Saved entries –

+--

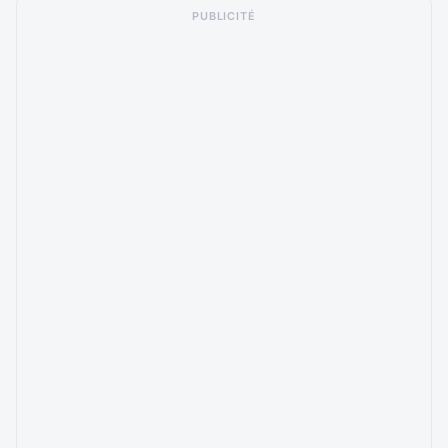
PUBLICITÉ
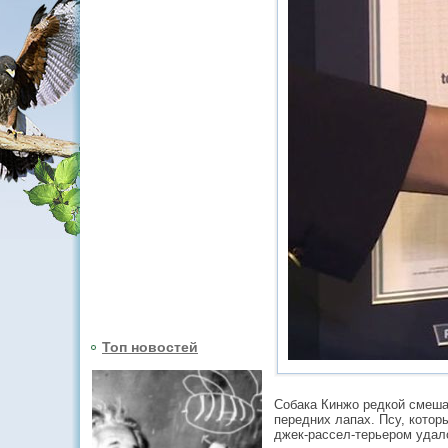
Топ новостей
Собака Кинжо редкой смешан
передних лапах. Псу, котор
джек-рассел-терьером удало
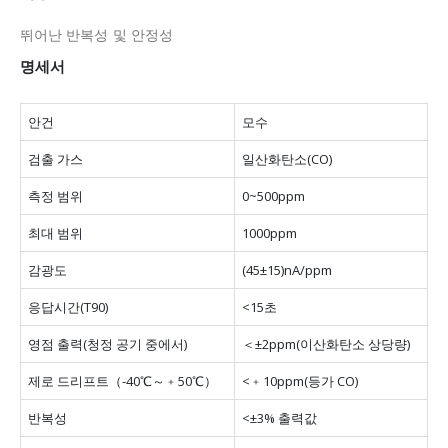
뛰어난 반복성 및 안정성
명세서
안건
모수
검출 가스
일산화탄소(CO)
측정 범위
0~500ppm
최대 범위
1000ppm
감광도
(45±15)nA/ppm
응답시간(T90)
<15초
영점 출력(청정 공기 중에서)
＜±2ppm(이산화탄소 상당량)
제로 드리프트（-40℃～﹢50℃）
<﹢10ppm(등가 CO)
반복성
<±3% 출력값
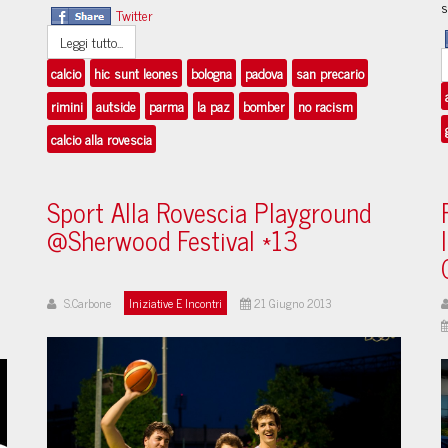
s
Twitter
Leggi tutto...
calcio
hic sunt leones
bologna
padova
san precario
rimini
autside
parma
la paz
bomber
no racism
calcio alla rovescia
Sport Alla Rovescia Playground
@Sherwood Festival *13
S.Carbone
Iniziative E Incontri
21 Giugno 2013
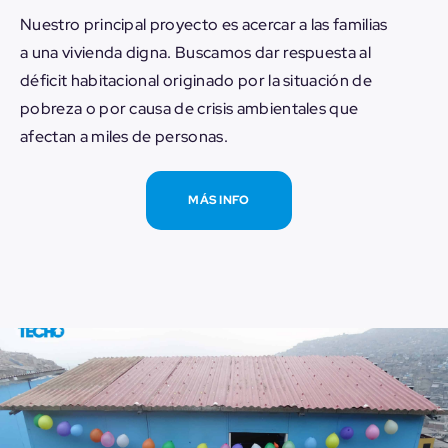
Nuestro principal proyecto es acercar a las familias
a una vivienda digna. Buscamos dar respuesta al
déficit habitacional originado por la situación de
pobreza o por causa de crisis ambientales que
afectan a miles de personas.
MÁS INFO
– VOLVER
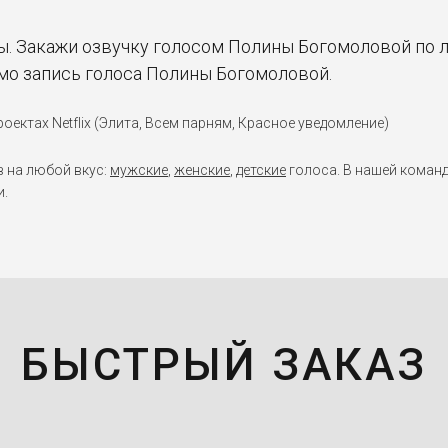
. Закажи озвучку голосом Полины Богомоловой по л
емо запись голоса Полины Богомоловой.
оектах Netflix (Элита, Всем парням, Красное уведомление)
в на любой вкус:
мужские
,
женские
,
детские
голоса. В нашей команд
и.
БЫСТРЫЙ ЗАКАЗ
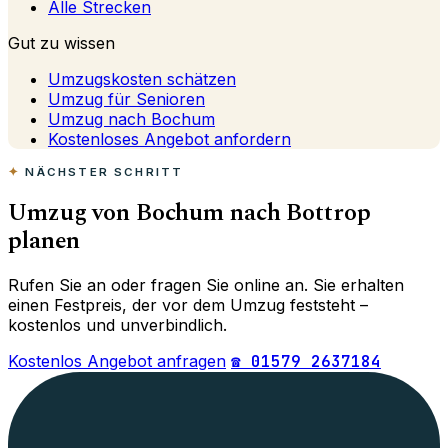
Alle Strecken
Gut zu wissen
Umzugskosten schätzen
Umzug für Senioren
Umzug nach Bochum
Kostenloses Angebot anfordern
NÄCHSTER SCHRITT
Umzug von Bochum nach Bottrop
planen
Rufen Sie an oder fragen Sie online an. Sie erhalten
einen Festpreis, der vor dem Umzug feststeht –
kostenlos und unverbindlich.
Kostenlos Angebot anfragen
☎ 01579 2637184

+--

What this task involves – Write out the data exactly, and exclude every picture it holds.

Written solution –
PUBLICITÉ
Топ новостей
Собака Кинжо редкой смешан
передних лапах. Псу, котор
джек-рассел-терьером удало
뛰어난 반복성 및 안정성
명세서
안건
모수
검출 가스
일산화탄소(CO)
측정 범위
0~500ppm
최대 범위
1000ppm
감광도
(45±15)nA/ppm
응답시간(T90)
<15초
영점 출력(청정 공기 중에서)
＜±2ppm(이산화탄소 상당량)
제로 드리프트（-40℃～﹢50℃）
<﹢10ppm(등가 CO)
반복성
<±3% 출력값
s
Twitter
Leggi tutto...
calcio
hic sunt leones
bologna
padova
san precario
rimini
autside
parma
la paz
bomber
no racism
calcio alla rovescia
Sport Alla Rovescia Playground
@Sherwood Festival *13
S.Carbone
Iniziative E Incontri
21 Giugno 2013
Nuestro principal proyecto es acercar a las familias
a una vivienda digna. Buscamos dar respuesta al
déficit habitacional originado por la situación de
pobreza o por causa de crisis ambientales que
afectan a miles de personas.
MÁS INFO
– VOLVER
. Закажи озвучку голосом Полины Богомоловой по л
емо запись голоса Полины Богомоловой.
оектах Netflix (Элита, Всем парням, Красное уведомление)
в на любой вкус:
мужские
,
женские
,
детские
голоса. В нашей команд
и.
БЫСТРЫЙ ЗАКАЗ
Alle Strecken
Gut zu wissen
Umzugskosten schätzen
Umzug für Senioren
Umzug nach Bochum
Kostenloses Angebot anfordern
NÄCHSTER SCHRITT
Umzug von Bochum nach Bottrop
planen
Rufen Sie an oder fragen Sie online an. Sie erhalten
einen Festpreis, der vor dem Umzug feststeht –
kostenlos und unverbindlich.
Kostenlos Angebot anfragen
☎ 01579 2637184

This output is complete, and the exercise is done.